──────── Texto fornecido

O resultado ruim na Copa Latina da França não tirou do meu corpo os efeitos acumulados no período de preparação. A semana passeando pela Europa foi muito boa para a mente e completou o polimento. Vivi nas semanas seguintes um período fantástico que culminou com uma super performance no Finkel da meningite.
A NOSSA NATAÇÃO E A PISCINA CURTA, em 1989
Até esse ano não havia competições importantes em nível nacional em piscina de 25m. Na maioria absoluta das provas, os recordes em piscina longa eram tempos mais baixo que os de piscina curta, o que é, como todos que tem o mínimo conhecimento em natação sabem, um disparate.
Observem alguns exemplos:
Piscina 25m | Piscina 50m | |||
50m livre | Marcos Goldenstein | 23s11 | Marcos Goldenstein | 22s90 |
100m livre | Cyro Delgado | 51s37 | Jorge Fernandes | 51s21 |
200m livre | Cristiano Michelena | 1m52s83 | Jorge Fernandes | 1m51s33 |
Então, às vezes rolava um recorde nacional em Torneio Regional sem que o atleta estivesse sequer polido ou raspado.
REGIONAL SUL
Lembro bem que antes de embarcar para a França para a Copa Latina, enquanto batia pernas numa série de baixa intensidade, o Léo puxou a prancheta e perguntou que provas em gostaria de nadar no Torneio Regional. Havia mais de 2,5 anos que tinha me aventurado nos 1500m pela última vez, tinha feito meu melhor tempo – 16m40s – na última ida do Clube Curitibano a Montevideú e diante das melhores séries de superaeróbico e limiar anaeróbico da carreira, senti vontade de nadar novamente. Além disso, pedi pelos tradicionais 100m e 200m livres, mirando nos ajustes para o Troféu José Finkel.
A competição foi na piscina curta do Clube do Golfinho. Caí na raia ao lado do Rogério Romero e saí nadando na frente, abrindo vantagem, buscando o parcial médio de 1m05s para um tempo final entre 16m15s e 16m20s. Passei os 800m mais de 25m à frente do Romero, com 8m44s e sofri um colapso fisiológico. Estava exausto. Fui perdendo consistência na braçada, só pensava em tentar manter a técnica. Sabia que minha meta não seria mais atingida, então queria segurar a vitória. Depois de deixar de abrir vantagem, ela se manteve por pouco tempo e gradativamente começou a diminuir. A velocidade de aproximação foi aumentando e na altura dos 1300m, sem ter como reagir, fui ultrapassado. Romero ainda abriu 9s de vantagem e fechou os 1500m com 17m02s.
Não cheguei nem perto da minha melhor marca. Foi a última vez em que nadei essa prova.

────────────────
──────── Dados fornecidos

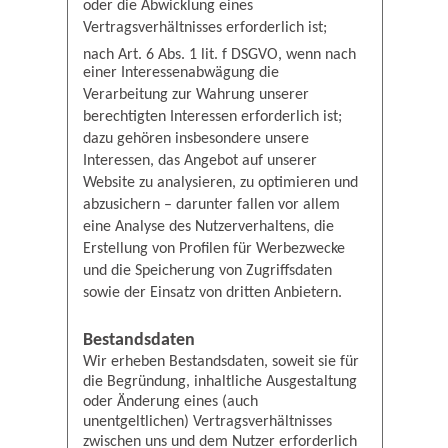
oder die Abwicklung eines
Vertragsverhältnisses erforderlich ist;
nach Art. 6 Abs. 1 lit. f DSGVO, wenn nach
einer Interessenabwägung die
Verarbeitung zur Wahrung unserer
berechtigten Interessen erforderlich ist;
dazu gehören insbesondere unsere
Interessen, das Angebot auf unserer
Website zu analysieren, zu optimieren und
abzusichern – darunter fallen vor allem
eine Analyse des Nutzerverhaltens, die
Erstellung von Profilen für Werbezwecke
und die Speicherung von Zugriffsdaten
sowie der Einsatz von dritten Anbietern.
Bestandsdaten
Wir erheben Bestandsdaten, soweit sie für
die Begründung, inhaltliche Ausgestaltung
oder Änderung eines (auch
unentgeltlichen) Vertragsverhältnisses
zwischen uns und dem Nutzer erforderlich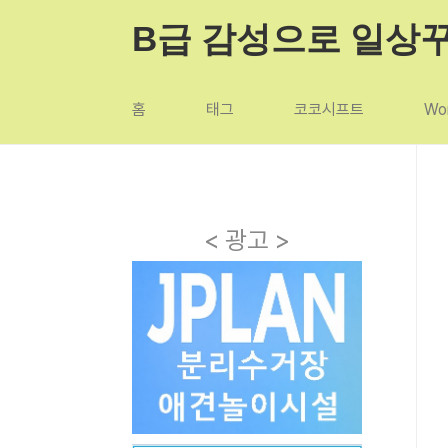
본문 바로가기
B급 감성으로 일상
홈
태그
코코시프트
Wor
< 광고 >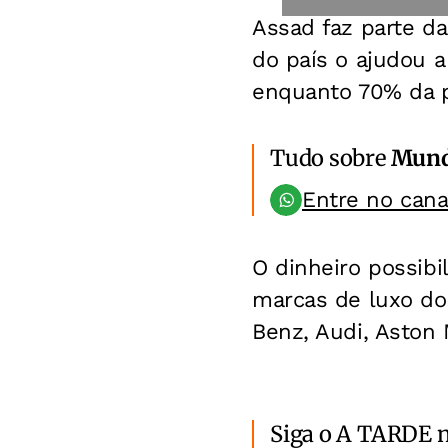
Assad faz parte da
do país o ajudou 
enquanto 70% da po
Tudo sobre
Mun
Entre no can
O dinheiro possib
marcas de luxo do
Benz, Audi, Aston M
Siga o A TARDE 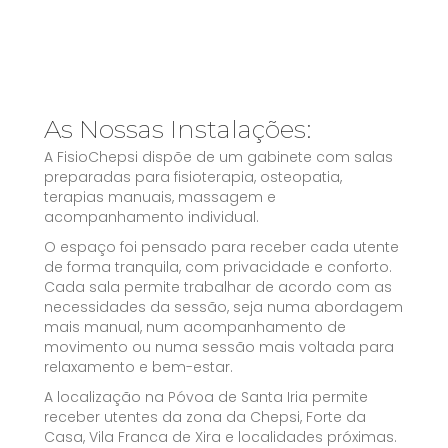
As Nossas Instalações:
A FisioChepsi dispõe de um gabinete com salas
preparadas para fisioterapia, osteopatia,
terapias manuais, massagem e
acompanhamento individual.
O espaço foi pensado para receber cada utente
de forma tranquila, com privacidade e conforto.
Cada sala permite trabalhar de acordo com as
necessidades da sessão, seja numa abordagem
mais manual, num acompanhamento de
movimento ou numa sessão mais voltada para
relaxamento e bem-estar.
A localização na Póvoa de Santa Iria permite
receber utentes da zona da Chepsi, Forte da
Casa, Vila Franca de Xira e localidades próximas.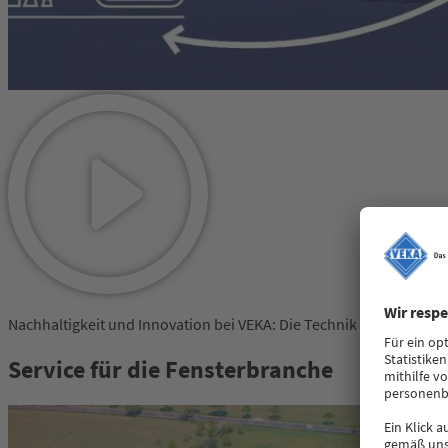
Nachhaltigkeit und Innovation bei VEKA: Die Technik hinter umwe
Service für die Fensterbranche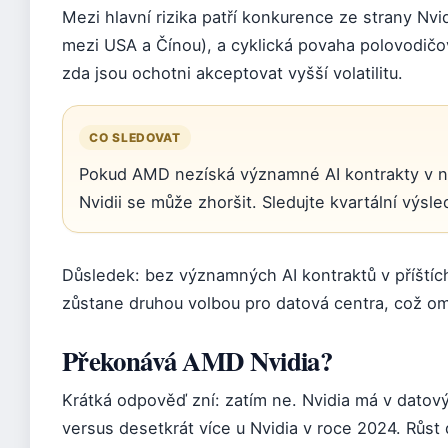
Mezi hlavní rizika patří konkurence ze strany Nvi
mezi USA a Čínou), a cyklická povaha polovodičov
zda jsou ochotni akceptovat vyšší volatilitu.
CO SLEDOVAT
Pokud AMD nezíská významné AI kontrakty v nadc
Nvidii se může zhoršit. Sledujte kvartální výsl
Důsledek: bez významných AI kontraktů v příští
zůstane druhou volbou pro datová centra, což ome
Překonává AMD Nvidia?
Krátká odpověď zní: zatím ne. Nvidia má v datov
versus desetkrát více u Nvidia v roce 2024. Růs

────────────────

• **Pratique a leitura**
[A] Reproduza, sem alterações, o trecho do texto sobre natação que começa nas palavras "A competição foi" e vai até depois de "1500m com 17m02s.".
[B] Resuma o texto sobre natação em duas frases.

• **Respostas dos exercícios**
[A]
A competição foi na piscina curta do Clube do Golfinho. Caí na raia ao lado do Rogério Romero e saí nadando na frente, abrindo vantagem, buscando o parcial médio de 1m05s para um tempo final entre 16m15s e 16m20s. Passei os 800m mais de 25m à frente do Romero, com 8m44s e sofri um colapso fisiológico. Estava exausto. Fui perdendo consistência na braçada, só pensava em tentar manter a técnica. Sabia que minha meta não seria mais atingida, então queria segurar a vitória. Depois de deixar de abrir vantagem, ela se manteve por pouco tempo e gradativamente começou a diminuir. A velocidade de aproximação foi aumentando e na altura dos 1300m, sem ter como reagir, fui ultrapassado. Romero ainda abriu 9s de vantagem e fechou os 1500m com 17m02s.

[B] Até 1989 não havia competições nacionais importantes em piscina de 25m, e na maioria das provas os recordes em piscina longa eram mais baixos que os de piscina curta. No Torneio Regional, na piscina curta do Clube do Golfinho, o narrador liderou os 1500m até passar os 800m, sofreu um colapso, foi ultrapassado por Rogério Romero por volta dos 1300m e nunca mais nadou essa prova.